_DATA LISTING_.
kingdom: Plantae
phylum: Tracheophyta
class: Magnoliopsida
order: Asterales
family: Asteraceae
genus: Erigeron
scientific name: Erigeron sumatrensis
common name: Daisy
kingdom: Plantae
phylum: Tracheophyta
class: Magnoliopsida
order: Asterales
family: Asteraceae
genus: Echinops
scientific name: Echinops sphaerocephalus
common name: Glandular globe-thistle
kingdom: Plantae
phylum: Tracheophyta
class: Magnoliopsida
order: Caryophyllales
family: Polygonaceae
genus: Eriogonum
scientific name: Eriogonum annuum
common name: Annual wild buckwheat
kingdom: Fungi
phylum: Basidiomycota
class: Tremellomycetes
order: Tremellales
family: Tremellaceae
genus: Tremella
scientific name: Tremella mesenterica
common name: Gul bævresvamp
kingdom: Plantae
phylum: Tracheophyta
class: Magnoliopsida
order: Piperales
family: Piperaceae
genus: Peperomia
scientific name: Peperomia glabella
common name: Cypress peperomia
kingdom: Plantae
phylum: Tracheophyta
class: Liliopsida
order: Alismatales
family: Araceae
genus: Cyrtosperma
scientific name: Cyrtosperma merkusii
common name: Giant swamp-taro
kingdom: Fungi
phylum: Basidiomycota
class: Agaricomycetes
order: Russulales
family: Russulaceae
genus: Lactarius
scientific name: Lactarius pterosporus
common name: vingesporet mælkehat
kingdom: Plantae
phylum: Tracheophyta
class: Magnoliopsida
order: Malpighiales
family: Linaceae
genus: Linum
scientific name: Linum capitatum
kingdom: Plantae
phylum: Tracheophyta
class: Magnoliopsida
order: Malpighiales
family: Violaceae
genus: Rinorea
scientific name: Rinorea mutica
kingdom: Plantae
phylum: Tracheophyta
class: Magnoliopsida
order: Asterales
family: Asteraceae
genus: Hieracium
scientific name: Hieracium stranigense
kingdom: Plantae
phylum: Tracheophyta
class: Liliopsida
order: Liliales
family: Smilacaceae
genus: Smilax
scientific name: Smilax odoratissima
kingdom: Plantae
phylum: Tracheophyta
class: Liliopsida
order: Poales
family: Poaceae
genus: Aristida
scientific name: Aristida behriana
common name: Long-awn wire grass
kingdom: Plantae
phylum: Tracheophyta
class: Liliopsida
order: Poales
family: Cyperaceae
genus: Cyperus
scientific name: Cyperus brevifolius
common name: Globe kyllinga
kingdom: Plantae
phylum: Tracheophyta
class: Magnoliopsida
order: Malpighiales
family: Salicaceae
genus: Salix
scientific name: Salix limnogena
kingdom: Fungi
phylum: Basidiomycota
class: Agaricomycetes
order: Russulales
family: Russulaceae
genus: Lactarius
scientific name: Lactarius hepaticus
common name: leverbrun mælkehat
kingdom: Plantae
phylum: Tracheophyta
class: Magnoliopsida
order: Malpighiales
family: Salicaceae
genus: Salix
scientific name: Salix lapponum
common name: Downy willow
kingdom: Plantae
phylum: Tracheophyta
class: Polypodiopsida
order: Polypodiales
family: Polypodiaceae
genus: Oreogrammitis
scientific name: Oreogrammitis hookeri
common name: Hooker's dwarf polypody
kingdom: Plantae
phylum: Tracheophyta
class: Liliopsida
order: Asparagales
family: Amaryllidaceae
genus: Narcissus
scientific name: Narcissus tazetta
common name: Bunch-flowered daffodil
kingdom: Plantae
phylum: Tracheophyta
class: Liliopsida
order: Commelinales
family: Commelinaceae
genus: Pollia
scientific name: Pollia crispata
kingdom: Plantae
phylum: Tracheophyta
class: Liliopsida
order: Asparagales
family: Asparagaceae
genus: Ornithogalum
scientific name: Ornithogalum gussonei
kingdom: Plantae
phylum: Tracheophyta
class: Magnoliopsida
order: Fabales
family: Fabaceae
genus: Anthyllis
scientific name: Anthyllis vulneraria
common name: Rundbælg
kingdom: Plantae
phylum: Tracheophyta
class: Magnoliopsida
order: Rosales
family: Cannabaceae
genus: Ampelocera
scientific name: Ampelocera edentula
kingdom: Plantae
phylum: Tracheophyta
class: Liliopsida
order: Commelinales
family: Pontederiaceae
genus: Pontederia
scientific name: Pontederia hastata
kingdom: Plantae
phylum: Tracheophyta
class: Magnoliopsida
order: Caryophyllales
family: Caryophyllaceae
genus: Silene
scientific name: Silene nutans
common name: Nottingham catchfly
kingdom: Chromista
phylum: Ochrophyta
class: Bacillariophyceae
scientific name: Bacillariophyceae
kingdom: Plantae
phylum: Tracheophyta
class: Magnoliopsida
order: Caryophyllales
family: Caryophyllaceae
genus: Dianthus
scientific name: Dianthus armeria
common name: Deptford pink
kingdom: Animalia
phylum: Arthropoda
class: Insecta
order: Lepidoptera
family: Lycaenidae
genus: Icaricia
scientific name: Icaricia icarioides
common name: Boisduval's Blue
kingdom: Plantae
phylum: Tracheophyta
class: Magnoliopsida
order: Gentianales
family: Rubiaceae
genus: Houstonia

_STATED PROBLEM_. Please rewrite the items from the line holding "common name: Nottingham catchfly" through the end of the items, inclusive, putting "division" wherever "phylum" appears and leaving everything else unchanged.

_IN RESPONSE_.
common name: Nottingham catchfly
kingdom: Chromista
division: Ochrophyta
class: Bacillariophyceae
scientific name: Bacillariophyceae
kingdom: Plantae
division: Tracheophyta
class: Magnoliopsida
order: Caryophyllales
family: Caryophyllaceae
genus: Dianthus
scientific name: Dianthus armeria
common name: Deptford pink
kingdom: Animalia
division: Arthropoda
class: Insecta
order: Lepidoptera
family: Lycaenidae
genus: Icaricia
scientific name: Icaricia icarioides
common name: Boisduval's Blue
kingdom: Plantae
division: Tracheophyta
class: Magnoliopsida
order: Gentianales
family: Rubiaceae
genus: Houstonia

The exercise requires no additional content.